Written task >> Please copy the material from the line with "Audit point: volume. Instrument of record - water" to the line with "Indicated: value=62216.795 unit=kL", including both of those lines and nothing more.

Source data >>
»»
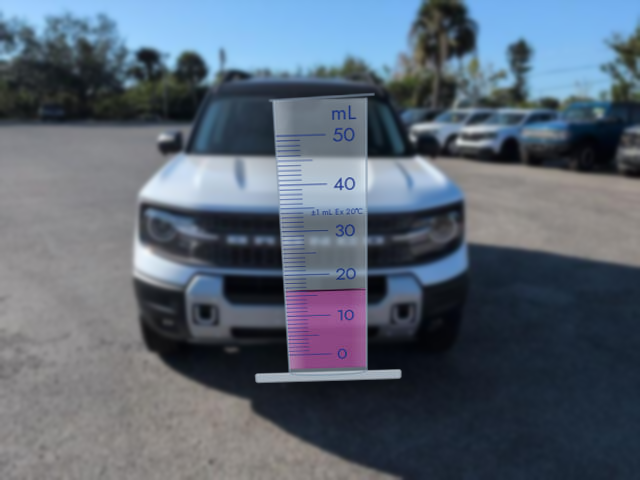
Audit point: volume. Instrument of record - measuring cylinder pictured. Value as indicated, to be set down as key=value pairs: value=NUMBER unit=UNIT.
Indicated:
««
»»
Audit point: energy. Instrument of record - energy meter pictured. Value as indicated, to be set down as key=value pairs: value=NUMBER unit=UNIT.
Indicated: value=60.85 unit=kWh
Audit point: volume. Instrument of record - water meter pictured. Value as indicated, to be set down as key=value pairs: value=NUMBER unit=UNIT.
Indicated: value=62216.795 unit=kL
««
Output below >>
Audit point: volume. Instrument of record - water meter pictured. Value as indicated, to be set down as key=value pairs: value=NUMBER unit=UNIT.
Indicated: value=62216.795 unit=kL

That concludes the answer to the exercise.